I have a question regarding some boundedness theorems in descriptive set theory.
First, consider the following result:
Theorem. (Boundedness) Let $A\in\Pi_1^1\setminus\Delta_1^1$ and let $\varphi:A\to\operatorname{ORD}$ be a $\Pi_1^1$-rank. Let $B\subseteq A$, $B\in\Sigma_1^1$. Then $B$ is bounded, i.e. there is $x_0\in A$ such that for all $x\in B$ we have $\varphi(x)\le\varphi(x_0)$.
The proof of this is relatively simple (can someone confirm I understand it correctly?): Assume for contradiction $B$ is not bounded. Then we can write $$x\in A\iff \exists y (y\in B\wedge x\le_{\varphi}^{\Sigma_1^1} y),$$ where $\le_{\varphi}^{\Sigma_1^1}$ is a $\Sigma_1^1$ relation such that $\varphi(x)\le\varphi(y)\iff x\le_{\varphi}^{\Sigma_1^1} y$ (this just arises from the definition of a rank). This means $A$ is a $\Sigma_1^1$ set, contradiction.
As a corollary we get the following: If $A\subseteq WO$ is $\Sigma_1^1$, then $|A|=\sup\{|\alpha|:\alpha\in A\}<\omega_1$. Here $WO$ represents the set of all wellorders on $\mathbb{N}$ (we construct this by associating with each element $w$ of the Baire space an order $n <_w m\iff w(\langle n,m\rangle)=0$, and then taking $WO=\{w\in\mathcal{N}:<_w\text{ is a wellorder on } \mathbb{N}\}$).
Now, the effective version of the boundedness theorem was presented as such.
Theorem. (Effective boundedness) If $B\subseteq WO$, $B\in\Sigma_1^1$, then $\sup\{|\alpha|:\alpha\in B\}<\omega_1^{CK}$, where $\omega_1^{CK}:=\sup\{|\alpha|:\alpha\in WO, \alpha \text{ recursive}\}$ is the Church-Kleene ordinal.
The proof of this is given as follows: Let $A\subseteq\mathbb{N}, A\in\Pi_1^1\setminus\Sigma_1^1$. $WO$ is $\Pi_1^1$-complete, so let $f:\mathbb{N}\to\mathcal{N}$ be recursive such that $n\in A\iff f(n)\in WO$. If, towards a contradiction, $\sup\{|\alpha|:\alpha\in B\}\ge\omega_1^{CK}$, then $n\in A\iff\exists\alpha(\alpha\in B\wedge f(n)\le_{|\cdot|}^{\Sigma_1^1}\alpha)$. Then $A$ is $\Sigma_1^1$, contradiction.

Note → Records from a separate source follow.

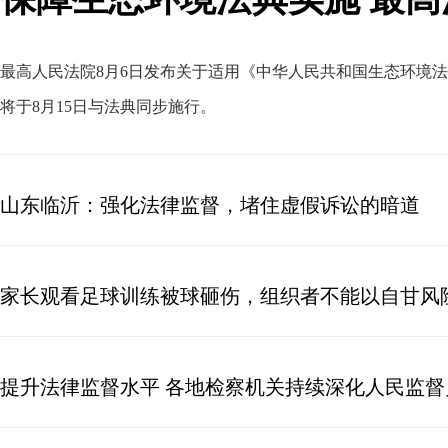
最高人民法院8月6日发布关于适用《中华人民共和国生态环境
将于8月15日与法典同步施行
。
山东临沂：强化法律监督，堵住虚假诉讼的暗道
家长观看足球训练被球砸伤，组织者不能以自甘风
提升法律监督水平 各地检察机关持续深化人民监督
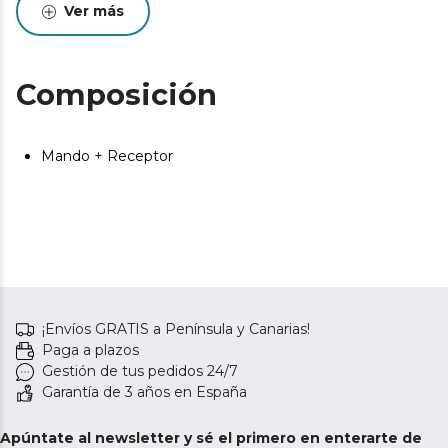
el mejor rendimiento. Se recomienda realizar
Ver más
mantenimiento para alargar la vida útil del producto.
Composición
Mando + Receptor
¡Envíos GRATIS a Península y Canarias!
Paga a plazos
Gestión de tus pedidos 24/7
Garantía de 3 años en España
Apúntate al newsletter y sé el primero en enterarte de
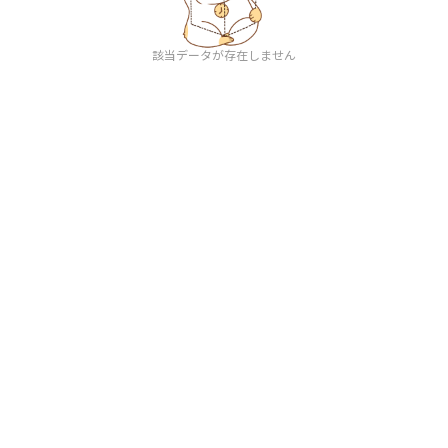
該当データが存在しません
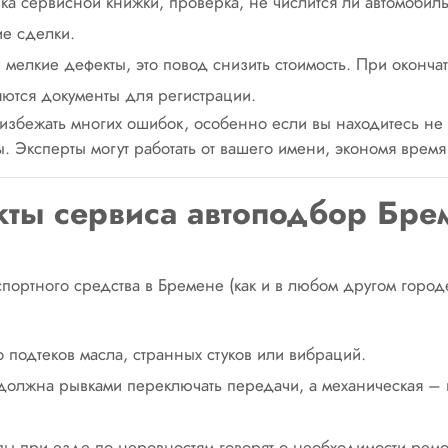
а сервисной книжки, проверка, не числится ли автомобиль 
е сделки.
мелкие дефекты, это повод снизить стоимость. При оконча
ются документы для регистрации.
 избежать многих ошибок, особенно если вы находитесь не 
ы. Эксперты могут работать от вашего имени, экономя время
ты сервиса автоподбор Бре
ортного средства в Бремене (как и в любом другом город
 подтеков масла, странных стуков или вибраций.
 должна рывками переключать передачи, а механическая – 
пы при езде по неровностям говорят о необходимости ремо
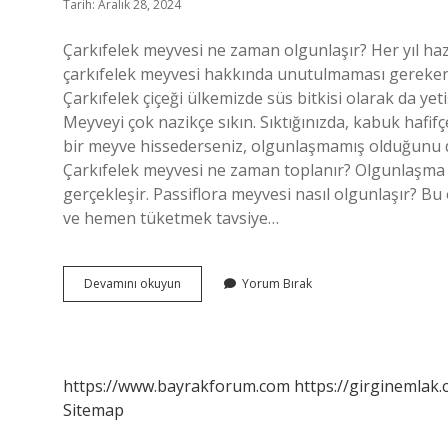
Tarih: Aralık 28, 2024
Çarkıfelek meyvesi ne zaman olgunlaşır? Her yıl ha
çarkıfelek meyvesi hakkında unutulmaması gereken 
Çarkıfelek çiçeği ülkemizde süs bitkisi olarak da yetiş
Meyveyi çok nazikçe sıkın. Sıktığınızda, kabuk hafifç
bir meyve hissederseniz, olgunlaşmamış olduğunu d
Çarkıfelek meyvesi ne zaman toplanır? Olgunlaşma 
gerçekleşir. Passiflora meyvesi nasıl olgunlaşır? 
ve hemen tüketmek tavsiye…
Çarkıfelek
Devamını okuyun
Yorum Bırak
Meyvesi
Kaç
Günde
Olgunlaşır
https://www.bayrakforum.com
https://girginemlak.
Sitemap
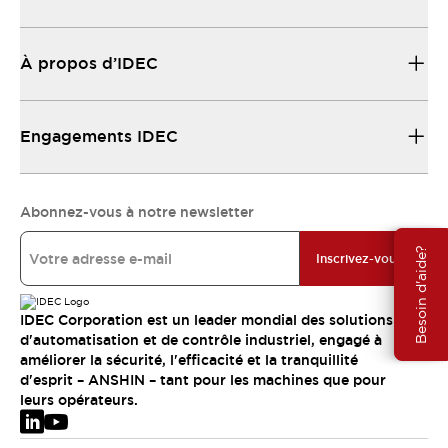
À propos d’IDEC
Engagements IDEC
Abonnez-vous à notre newsletter
Besoin d'aide?
Inscrivez-vous
IDEC Corporation est un leader mondial des solutions
d'automatisation et de contrôle industriel, engagé à
améliorer la sécurité, l'efficacité et la tranquillité
d'esprit – ANSHIN – tant pour les machines que pour
leurs opérateurs.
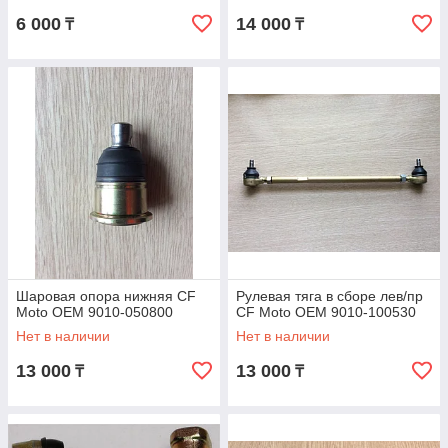
6 000
14 000
₸
₸
Шаровая опора нижняя CF
Рулевая тяга в сборе лев/пр
Moto OEM 9010-050800
CF Moto OEM 9010-100530
Нет в наличии
Нет в наличии
13 000
13 000
₸
₸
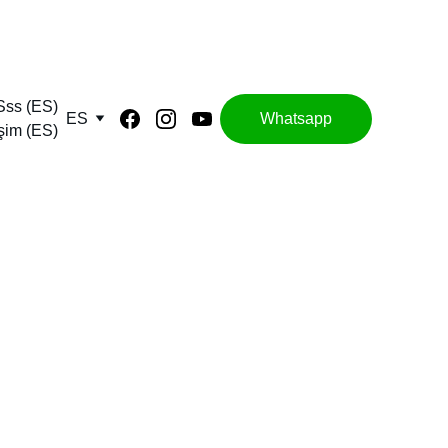
Sss (ES)
ES
Whatsapp
işim (ES)
 Senin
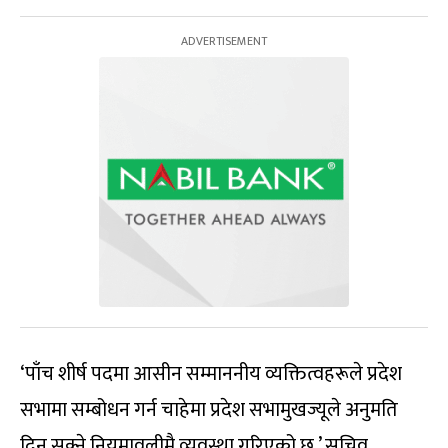
‘पाँच शीर्ष पदमा आसीन सम्माननीय व्यक्तित्वहरूले प्रदेश
सभामा सम्बोधन गर्न चाहेमा प्रदेश सभामुखज्यूले अनुमति
दिन सक्ने नियमावलीमै व्यवस्था गरिएको छ,’ सचिव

Doesn't this say exactly the same thing as the corollary to the non-effective boundedness theorem? My suspicion is that $A$ should be a boldface $\mathbf{\Sigma}_1^1$ set in the statement of the corollary, but then how do we apply the regular boundedness theorem? I'm guessing there is something I'm not understanding in the two proofs presented.
Also, I'm wondering if someone can explain nicely what the difference/relation is between these results and this result due to Kunen, which is also a boundedness result: Let $(X,\prec)$ be a well-founded relation. Put $\rho_{\prec}:X\to\operatorname{ORD}=\sup\{\rho_{\prec}(y) + 1: y\prec x\}$, where $\rho_{\prec}(x) = 0$ if $x$ is minimal, and put $\rho(\prec):=\sup\{\rho_{\prec}(x)+1:x\in X\}$. Then, if $(X,\prec)$ is a $\Sigma_1^1$ well-founded relation, then $\rho(\prec)<\omega_1^{CK}$.
Any help is appreciated, and I hope I am not just completely confused.